Chegámos a isto: atreve-se um cidadão a duvidar da bondade da maioria de esquerda, e ei-lo acusado de nervosismo, traumatismo do PREC, extremismo de Guerra Fria, e não sei que outras lesões. É mesmo assim? Somos assim tão abjectos, os que não alinhamos com a calminha vigente? Façamos uma revisão da matéria dada.
Primeiro ponto: a política portuguesa tinha uma regra: o partido com mais votos tentava formar governo. Não estava escrita, mas representava um entendimento entre os actores políticos. A questão é: qual a vantagem de um novo regime onde o poder seja disputado sem regras nem moderação, por partidos desconfiados?
Segundo ponto: António Costa foi o grande vencido das eleições de 4 de Outubro. Falhou em tudo. Não teve uma maioria e ficou atrás da coligação. A questão é: Costa pode ser chefe do governo sem que a tremenda derrota eleitoral afecte a sua autoridade enquanto primeiro-ministro?
Terceiro ponto: António Costa propõe-se governar com o PCP e o BE. A questão é: a entrada abrupta na área da governação de partidos que repudiam os fundamentos da actual democracia, e que viabilizarão um governo de Costa apenas por razões tácticas (“expulsar a direita”), não justifica nem um reparo?
Perante tudo isto, a nossa oligarquia diz-nos que o que fica bem é aceitarmos tudo com “normalidade”, na desportiva, como meninos bonitos e sossegadinhos. Porquê? Porque 2015 não é 1975, e já não há COPCON, nem União Soviética? Mas o problema não é a repetição do PREC. É o risco para o regime da abolição das suas regras, do descrédito dos seus protagonistas, e da falta de clareza política. Teríamos eleições, mas ninguém saberia o que é ganhar ou perder. Continuaríamos a pregar os nossos valores, mas aceitaríamos governos integrados ou apoiados por quem nega ostensivamente esses valores. Nada disto tem importância? Se Catarina Martins não decretar a saída do euro depois da próxima reunião com Costa, não temos o direito de dizer nada?

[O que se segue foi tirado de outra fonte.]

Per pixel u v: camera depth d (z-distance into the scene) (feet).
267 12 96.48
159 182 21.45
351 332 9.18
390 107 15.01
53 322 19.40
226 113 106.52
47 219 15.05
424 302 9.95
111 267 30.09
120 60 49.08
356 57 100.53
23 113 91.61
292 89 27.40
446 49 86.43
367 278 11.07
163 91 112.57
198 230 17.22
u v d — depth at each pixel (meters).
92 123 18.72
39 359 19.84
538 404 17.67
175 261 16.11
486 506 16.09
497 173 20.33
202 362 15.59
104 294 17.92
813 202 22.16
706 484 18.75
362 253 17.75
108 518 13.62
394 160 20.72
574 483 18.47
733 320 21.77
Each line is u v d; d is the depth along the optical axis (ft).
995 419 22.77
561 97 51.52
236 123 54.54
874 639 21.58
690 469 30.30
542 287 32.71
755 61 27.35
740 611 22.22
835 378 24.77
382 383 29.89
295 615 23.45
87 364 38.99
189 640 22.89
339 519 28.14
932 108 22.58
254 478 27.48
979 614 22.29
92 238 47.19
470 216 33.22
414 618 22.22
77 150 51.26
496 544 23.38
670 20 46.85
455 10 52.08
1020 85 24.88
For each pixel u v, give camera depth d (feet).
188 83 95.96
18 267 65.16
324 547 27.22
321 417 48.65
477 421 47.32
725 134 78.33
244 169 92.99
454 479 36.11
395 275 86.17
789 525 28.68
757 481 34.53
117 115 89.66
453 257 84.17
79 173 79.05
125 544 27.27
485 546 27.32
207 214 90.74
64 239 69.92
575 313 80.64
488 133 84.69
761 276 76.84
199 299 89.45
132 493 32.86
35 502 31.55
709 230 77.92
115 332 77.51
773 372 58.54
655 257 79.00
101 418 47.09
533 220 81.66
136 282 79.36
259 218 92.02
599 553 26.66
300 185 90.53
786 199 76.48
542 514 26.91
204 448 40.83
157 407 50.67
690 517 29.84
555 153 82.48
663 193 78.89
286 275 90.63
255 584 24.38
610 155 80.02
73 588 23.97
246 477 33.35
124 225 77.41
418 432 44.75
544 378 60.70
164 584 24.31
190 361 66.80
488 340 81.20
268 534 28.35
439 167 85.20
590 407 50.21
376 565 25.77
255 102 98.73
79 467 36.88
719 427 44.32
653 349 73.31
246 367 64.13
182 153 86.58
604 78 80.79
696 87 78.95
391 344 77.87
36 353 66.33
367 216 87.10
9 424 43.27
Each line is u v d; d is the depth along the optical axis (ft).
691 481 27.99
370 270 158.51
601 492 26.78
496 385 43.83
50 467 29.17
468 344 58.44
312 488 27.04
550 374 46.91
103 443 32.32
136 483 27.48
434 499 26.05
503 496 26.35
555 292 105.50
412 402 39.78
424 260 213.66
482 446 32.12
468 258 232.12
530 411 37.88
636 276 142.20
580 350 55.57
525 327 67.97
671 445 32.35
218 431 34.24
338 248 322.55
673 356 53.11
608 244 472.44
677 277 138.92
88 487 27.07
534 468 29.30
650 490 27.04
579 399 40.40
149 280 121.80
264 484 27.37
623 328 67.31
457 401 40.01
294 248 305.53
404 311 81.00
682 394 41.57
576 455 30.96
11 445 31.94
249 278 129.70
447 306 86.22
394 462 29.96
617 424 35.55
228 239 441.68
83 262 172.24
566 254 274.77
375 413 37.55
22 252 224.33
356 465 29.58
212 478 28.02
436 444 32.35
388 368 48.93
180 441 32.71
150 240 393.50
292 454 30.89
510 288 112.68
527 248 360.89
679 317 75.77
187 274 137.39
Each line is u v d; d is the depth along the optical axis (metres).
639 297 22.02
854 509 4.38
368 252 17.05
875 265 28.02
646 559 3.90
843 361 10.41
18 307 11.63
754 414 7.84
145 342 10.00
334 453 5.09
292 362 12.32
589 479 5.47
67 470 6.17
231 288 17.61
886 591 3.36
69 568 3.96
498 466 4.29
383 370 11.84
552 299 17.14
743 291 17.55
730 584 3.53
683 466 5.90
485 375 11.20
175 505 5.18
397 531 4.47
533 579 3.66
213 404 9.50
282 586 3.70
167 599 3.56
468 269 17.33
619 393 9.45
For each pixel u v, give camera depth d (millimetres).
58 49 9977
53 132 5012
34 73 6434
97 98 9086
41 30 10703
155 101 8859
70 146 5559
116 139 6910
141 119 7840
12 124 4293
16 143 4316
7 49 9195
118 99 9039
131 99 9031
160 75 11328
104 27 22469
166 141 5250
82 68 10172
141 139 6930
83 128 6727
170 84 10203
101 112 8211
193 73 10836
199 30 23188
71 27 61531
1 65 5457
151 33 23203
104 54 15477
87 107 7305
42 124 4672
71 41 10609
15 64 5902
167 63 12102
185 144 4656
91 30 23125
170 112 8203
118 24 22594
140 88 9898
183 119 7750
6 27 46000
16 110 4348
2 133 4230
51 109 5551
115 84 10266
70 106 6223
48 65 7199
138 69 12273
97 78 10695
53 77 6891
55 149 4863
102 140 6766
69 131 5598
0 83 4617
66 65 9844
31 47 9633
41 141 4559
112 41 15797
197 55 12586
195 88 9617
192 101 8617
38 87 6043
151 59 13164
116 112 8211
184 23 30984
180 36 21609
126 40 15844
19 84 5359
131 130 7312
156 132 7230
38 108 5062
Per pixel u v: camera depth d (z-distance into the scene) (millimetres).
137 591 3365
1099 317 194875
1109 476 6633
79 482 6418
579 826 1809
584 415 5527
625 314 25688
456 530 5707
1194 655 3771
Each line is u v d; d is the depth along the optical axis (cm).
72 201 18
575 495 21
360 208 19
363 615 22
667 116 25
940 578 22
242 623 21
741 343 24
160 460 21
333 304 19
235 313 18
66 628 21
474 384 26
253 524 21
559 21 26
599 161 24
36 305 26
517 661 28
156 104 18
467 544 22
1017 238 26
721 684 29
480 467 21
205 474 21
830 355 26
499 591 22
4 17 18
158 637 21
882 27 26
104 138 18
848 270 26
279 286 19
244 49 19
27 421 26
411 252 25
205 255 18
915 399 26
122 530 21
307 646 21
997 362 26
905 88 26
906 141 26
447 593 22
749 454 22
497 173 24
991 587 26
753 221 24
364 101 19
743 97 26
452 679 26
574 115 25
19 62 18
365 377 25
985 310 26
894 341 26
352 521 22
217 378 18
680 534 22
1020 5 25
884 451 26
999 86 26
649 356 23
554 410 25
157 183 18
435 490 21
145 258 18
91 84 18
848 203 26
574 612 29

Há uma razão para a oligarquia exibir tanta calma, tanta indiferença: chama-se Europa. A ideia é que qualquer governo de esquerda, num país entregue ao BCE, teria o destino do Syriza, que acabou a executar o que lhe mandam em Bruxelas. Não é já o Tratado Orçamental que Costa propõe como base de entendimento aos seus futuros parceiros? É curioso: os oligarcas queixam-se muito da “ditadura do dinheiro”, mas depois acreditam e confiam na “ditadura do dinheiro” para os poupar ao tipo de maçadas políticas que quase deram cabo da Europa no século XX. É isso que, de facto, lhes permite aceitar tudo serenamente, incluindo a degradação das instituições e a polarização política da sociedade. Os comunistas e os neo-comunistas pensaram durante muito tempo que para chegar ao poder precisariam de convencer as pessoas de que outro mundo é possível. Mas é precisamente porque já ninguém acredita que outro mundo seja possível que os comunistas e os neo-comunistas talvez cheguem ao poder. Jerónimo de Sousa bem se pode dizer comunista. Para os oligarcas, ele “evoluiu”. Não o levam a sério.
Se António Costa anda por aí a cerzir a sua “frente popular”, é porque para os nossos oligarcas o governo já não está aqui, mas em Bruxelas. A oligarquia prepara-se para aceitar o BE e o PCP no governo como já os aceitou na vereação em Lisboa, porque do seu ponto de vista, Costa não será mais do que o presidente da câmara municipal de Portugal, pequeno concelho de um Estado imaginário cuja capital é em Bruxelas (ou em Berlim) e cuja lei de finanças locais até é muito restritiva.
A oligarquia do regime julga que Bruxelas lhe garante tudo, e que portanto não há perigo em jogar sem regras e em experimentar todos os golpes. É o efeito perverso da integração europeia: em vez de ser concebida como um factor de exigência, continua a ser encarada pelos nossos oligarcas como uma autorização de desleixo e complacência. Há aqui um paralelismo curioso, entre a evolução financeira e a evolução política da democracia portuguesa: até 2011, os oligarcas julgaram que o euro permitia todos os excessos orçamentais, sem consequências; agora, com o reforço do “governo europeu”, convenceram-se de que a tutela de Bruxelas tornou possível toda as brincadeiras políticas. Nunca o regime pareceu tão frágil, e nunca os seus donos se preocuparam tão pouco. Mas os deuses sempre cegaram aqueles a quem querem perder.